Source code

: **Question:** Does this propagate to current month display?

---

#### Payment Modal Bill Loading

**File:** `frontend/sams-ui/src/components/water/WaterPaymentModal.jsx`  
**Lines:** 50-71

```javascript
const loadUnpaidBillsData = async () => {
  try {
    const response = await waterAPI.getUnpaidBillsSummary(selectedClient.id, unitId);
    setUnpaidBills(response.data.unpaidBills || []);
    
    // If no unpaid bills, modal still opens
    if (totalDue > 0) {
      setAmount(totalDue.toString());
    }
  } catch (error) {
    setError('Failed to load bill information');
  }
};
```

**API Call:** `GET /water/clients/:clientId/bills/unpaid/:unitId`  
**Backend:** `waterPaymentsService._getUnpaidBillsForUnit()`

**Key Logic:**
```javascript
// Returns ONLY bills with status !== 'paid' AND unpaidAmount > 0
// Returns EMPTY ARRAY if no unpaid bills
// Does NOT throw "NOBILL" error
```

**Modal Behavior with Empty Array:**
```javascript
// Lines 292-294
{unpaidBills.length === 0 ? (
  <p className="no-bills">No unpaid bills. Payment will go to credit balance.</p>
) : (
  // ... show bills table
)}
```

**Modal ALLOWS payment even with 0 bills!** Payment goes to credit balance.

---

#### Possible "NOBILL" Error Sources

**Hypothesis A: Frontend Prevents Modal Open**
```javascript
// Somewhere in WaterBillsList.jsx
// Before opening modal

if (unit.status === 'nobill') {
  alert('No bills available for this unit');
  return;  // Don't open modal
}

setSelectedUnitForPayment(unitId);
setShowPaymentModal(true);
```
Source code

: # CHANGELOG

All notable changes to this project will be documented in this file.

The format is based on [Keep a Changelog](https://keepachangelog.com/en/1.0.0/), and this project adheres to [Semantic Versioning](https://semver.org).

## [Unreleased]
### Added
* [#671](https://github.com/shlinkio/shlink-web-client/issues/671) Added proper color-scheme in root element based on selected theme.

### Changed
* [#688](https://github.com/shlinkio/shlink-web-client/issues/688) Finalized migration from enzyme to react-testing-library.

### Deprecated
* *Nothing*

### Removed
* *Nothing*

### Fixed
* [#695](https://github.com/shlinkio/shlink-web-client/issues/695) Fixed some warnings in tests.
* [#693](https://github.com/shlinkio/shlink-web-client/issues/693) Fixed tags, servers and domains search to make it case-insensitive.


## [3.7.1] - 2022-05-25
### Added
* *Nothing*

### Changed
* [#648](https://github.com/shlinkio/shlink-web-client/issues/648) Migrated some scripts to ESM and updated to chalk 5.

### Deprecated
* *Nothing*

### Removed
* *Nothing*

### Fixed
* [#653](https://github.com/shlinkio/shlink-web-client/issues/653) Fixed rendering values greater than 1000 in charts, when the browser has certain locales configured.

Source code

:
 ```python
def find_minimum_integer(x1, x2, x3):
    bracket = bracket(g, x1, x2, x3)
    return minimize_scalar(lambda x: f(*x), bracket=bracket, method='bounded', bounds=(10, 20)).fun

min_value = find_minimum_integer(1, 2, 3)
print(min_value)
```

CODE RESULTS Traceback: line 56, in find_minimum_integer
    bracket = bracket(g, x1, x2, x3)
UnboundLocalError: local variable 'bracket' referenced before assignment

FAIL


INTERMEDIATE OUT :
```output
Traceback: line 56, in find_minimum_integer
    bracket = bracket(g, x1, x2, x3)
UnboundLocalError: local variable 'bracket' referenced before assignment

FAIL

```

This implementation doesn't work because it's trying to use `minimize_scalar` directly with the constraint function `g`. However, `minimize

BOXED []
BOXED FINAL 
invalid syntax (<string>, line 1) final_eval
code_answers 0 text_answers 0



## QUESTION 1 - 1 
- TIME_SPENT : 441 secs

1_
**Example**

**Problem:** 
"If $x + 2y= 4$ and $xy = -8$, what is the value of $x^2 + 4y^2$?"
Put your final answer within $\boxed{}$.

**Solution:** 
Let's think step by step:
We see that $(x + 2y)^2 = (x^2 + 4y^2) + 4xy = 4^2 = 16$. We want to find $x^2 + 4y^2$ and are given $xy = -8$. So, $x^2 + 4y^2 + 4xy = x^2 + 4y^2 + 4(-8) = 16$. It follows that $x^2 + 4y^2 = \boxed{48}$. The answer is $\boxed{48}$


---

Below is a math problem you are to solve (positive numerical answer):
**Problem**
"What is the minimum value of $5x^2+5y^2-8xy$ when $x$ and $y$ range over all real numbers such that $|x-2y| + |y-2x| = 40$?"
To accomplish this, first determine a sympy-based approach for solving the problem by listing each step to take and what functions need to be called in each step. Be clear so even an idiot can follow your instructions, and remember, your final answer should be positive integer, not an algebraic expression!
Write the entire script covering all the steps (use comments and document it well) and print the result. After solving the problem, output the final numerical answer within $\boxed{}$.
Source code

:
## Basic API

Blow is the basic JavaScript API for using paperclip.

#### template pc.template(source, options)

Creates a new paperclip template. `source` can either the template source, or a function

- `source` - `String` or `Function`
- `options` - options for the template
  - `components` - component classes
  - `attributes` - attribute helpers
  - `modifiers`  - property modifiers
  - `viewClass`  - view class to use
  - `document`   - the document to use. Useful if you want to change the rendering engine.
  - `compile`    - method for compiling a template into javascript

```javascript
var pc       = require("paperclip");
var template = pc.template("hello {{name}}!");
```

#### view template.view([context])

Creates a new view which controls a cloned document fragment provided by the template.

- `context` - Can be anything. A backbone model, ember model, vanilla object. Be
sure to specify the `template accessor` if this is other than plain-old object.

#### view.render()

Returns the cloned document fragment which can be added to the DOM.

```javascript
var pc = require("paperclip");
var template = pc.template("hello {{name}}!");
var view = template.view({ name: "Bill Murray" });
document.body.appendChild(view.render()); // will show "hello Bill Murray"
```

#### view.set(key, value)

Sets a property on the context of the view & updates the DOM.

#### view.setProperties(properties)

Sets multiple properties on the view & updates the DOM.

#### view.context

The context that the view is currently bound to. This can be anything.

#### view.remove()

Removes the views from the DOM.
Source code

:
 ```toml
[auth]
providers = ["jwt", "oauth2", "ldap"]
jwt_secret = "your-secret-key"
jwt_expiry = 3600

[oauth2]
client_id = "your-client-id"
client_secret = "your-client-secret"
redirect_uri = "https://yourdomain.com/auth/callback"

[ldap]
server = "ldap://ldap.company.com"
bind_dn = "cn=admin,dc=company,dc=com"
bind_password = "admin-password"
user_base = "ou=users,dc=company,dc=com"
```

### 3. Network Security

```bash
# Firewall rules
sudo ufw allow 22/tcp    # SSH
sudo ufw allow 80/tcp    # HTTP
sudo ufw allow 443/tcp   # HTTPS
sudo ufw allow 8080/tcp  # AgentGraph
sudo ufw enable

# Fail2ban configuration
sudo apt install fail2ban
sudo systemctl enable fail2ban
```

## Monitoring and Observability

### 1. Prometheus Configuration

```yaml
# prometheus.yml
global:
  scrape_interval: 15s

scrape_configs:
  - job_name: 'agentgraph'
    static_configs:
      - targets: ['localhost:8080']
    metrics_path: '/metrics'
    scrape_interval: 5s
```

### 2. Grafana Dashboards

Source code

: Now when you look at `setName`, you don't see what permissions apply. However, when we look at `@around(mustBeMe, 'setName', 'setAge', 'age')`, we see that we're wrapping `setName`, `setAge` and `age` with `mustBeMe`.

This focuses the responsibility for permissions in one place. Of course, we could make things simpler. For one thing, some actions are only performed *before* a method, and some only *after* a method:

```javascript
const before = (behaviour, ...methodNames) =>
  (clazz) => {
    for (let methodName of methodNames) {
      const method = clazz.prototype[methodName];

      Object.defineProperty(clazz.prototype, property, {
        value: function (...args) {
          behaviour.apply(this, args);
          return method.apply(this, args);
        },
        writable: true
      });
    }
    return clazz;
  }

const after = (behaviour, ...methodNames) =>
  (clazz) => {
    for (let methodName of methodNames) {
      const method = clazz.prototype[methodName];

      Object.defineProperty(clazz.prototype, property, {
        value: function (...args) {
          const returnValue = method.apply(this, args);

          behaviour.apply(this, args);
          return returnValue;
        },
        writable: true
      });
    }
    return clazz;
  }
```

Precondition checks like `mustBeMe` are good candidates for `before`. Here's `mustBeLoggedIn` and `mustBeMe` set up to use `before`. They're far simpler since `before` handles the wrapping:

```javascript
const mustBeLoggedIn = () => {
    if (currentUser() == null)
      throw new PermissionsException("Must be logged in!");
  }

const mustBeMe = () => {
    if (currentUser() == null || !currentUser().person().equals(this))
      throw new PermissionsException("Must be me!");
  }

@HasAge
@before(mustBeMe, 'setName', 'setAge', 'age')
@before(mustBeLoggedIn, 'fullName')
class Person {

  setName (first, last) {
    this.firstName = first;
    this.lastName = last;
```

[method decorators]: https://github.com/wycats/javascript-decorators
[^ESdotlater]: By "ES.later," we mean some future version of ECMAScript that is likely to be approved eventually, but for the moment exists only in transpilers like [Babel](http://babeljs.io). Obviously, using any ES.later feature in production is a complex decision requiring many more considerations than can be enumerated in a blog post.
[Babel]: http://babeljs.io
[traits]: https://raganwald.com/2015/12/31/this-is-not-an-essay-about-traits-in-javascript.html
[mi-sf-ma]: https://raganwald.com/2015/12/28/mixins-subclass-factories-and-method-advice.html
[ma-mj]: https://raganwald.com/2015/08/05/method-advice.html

※ ※ ※

▸ **To do**:
Look through the material above and pick out each line holding the word "numerical".

▸ **Result of this exercise**:
Below is a math problem you are to solve (positive numerical answer):
Write the entire script covering all the steps (use comments and document it well) and print the result. After solving the problem, output the final numerical answer within $\boxed{}$.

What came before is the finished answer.